§ **Excerpted passage**

....

ContextFMHARunner( nvinfer1::DataType const dataType, int32_t batchSize, int32_t paddedSeqLen, int32_t numQHeads, int32_t numKvHeads, int32_t headSize, int32_t smVersion, AttentionInputLayout inputLayout, ContextAttentionMaskType maskType = ContextAttentionMaskType::CAUSAL, bool isSPadded = true )#

Construct context FMHA runner.

Parameters:

dataType – Data type (e.g., FP16, BF16)
batchSize – Batch size
paddedSeqLen – Padded sequence length
numQHeads – Number of query heads
numKvHeads – Number of key-value heads
headSize – Attention head dimension
smVersion – CUDA compute capability (e.g., 89 for SM 8.9)
inputLayout – Input tensor layout

Throws:

std::runtime_error – if a CUDA error occurs, or if the SM is not supported

ContextFMHARunner() = delete#: Deleted default constructor.

~ContextFMHARunner() noexcept = default#: Destructor.

size_t getWorkspaceSize()#

Get required workspace size in bytes.

Returns:: Workspace size

void setupParams(FusedMultiheadAttentionParamsV2 &params)#

Setup kernel parameters (excluding device pointers)

Configures FMHA parameters. Device pointers must be set by caller.

Parameters:: params – FMHA parameter structure
Throws:: std::runtime_error – if input layout or alpha type is unsupported

void dispatchFMHAKernel( FusedMultiheadAttentionParamsV2 &params, cudaStream_t const &stream )#

Dispatch FMHA kernel execution.

Parameters:

params – FMHA parameters with device pointers set
stream – CUDA stream for kernel launch

Throws:

std::runtime_error – if device pointers are invalid, or a CUDA error happens

Public Static Functions

static bool canImplement( int32_t headSize, int32_t sm, nvinfer1::DataType dataType, AttentionInputLayout inputLayout, ContextAttentionMaskType maskType ) noexcept#

Check if FMHA can be implemented for given head size/layout/mask combination.

Parameters:

headSize – Attention head dimension
sm – CUDA compute capability
dataType – Data type
inputLayout – Input tensor layout
maskType – Attention mask type

Returns:

True if implementation is available

static bool loadContextFMHAKernels( int32_t sm, nvinfer1::DataType dataType )#

Load FMHA kernel cubins into device.

Parameters:

sm – CUDA compute capability
dataType – Data type

Throws:

std::runtime_error – if a CUDA driver error occurs

Returns:

True if successful

....

§ **Source material**
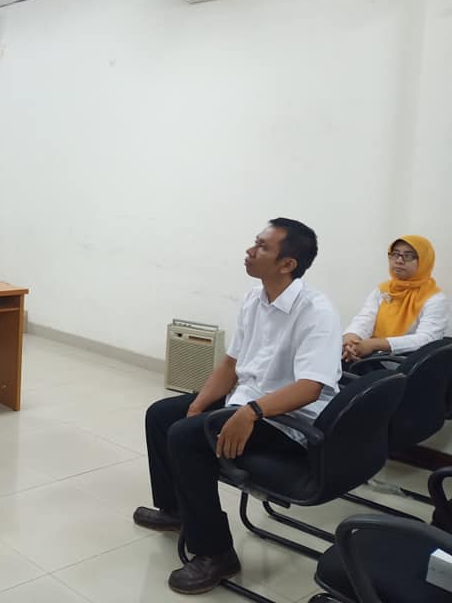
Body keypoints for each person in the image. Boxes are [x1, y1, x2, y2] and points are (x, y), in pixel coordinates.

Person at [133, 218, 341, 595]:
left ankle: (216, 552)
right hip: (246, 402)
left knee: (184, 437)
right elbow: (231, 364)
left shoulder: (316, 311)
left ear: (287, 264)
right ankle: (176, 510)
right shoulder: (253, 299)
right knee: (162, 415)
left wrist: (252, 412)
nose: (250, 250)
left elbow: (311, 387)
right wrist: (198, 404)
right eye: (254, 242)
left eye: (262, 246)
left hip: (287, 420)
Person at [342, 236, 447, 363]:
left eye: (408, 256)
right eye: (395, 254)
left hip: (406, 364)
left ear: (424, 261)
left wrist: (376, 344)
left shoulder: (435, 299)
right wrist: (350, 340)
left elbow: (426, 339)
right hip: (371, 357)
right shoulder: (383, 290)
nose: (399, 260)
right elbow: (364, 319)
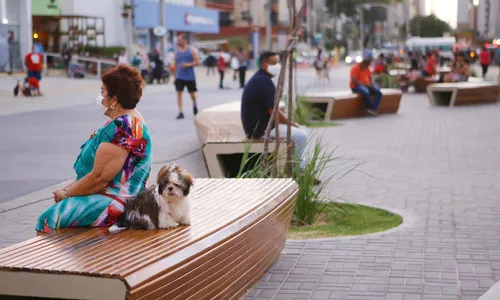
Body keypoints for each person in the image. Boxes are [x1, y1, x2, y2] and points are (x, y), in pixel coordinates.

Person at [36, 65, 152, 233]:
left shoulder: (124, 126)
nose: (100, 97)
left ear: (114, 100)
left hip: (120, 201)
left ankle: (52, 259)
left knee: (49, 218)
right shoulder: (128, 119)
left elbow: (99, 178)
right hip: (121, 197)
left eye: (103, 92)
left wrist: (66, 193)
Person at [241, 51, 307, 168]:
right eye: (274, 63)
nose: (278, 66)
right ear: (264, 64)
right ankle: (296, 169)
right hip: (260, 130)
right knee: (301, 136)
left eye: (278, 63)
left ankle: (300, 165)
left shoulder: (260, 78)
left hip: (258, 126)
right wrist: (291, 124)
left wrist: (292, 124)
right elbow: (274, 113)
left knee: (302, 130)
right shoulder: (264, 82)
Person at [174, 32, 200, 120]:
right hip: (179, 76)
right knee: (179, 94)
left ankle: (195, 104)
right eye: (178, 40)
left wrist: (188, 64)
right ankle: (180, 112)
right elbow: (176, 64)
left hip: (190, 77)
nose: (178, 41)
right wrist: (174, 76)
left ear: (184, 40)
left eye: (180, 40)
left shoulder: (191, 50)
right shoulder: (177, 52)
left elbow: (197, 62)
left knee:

....

§ **Exercise prompt**
List every parameter that the ContextFMHARunner documentation gives for the static function canImplement, along with the description shown for each.

§ **Result**
- headSize: Attention head dimension
- sm: CUDA compute capability
- dataType: Data type
- inputLayout: Input tensor layout
- maskType: Attention mask type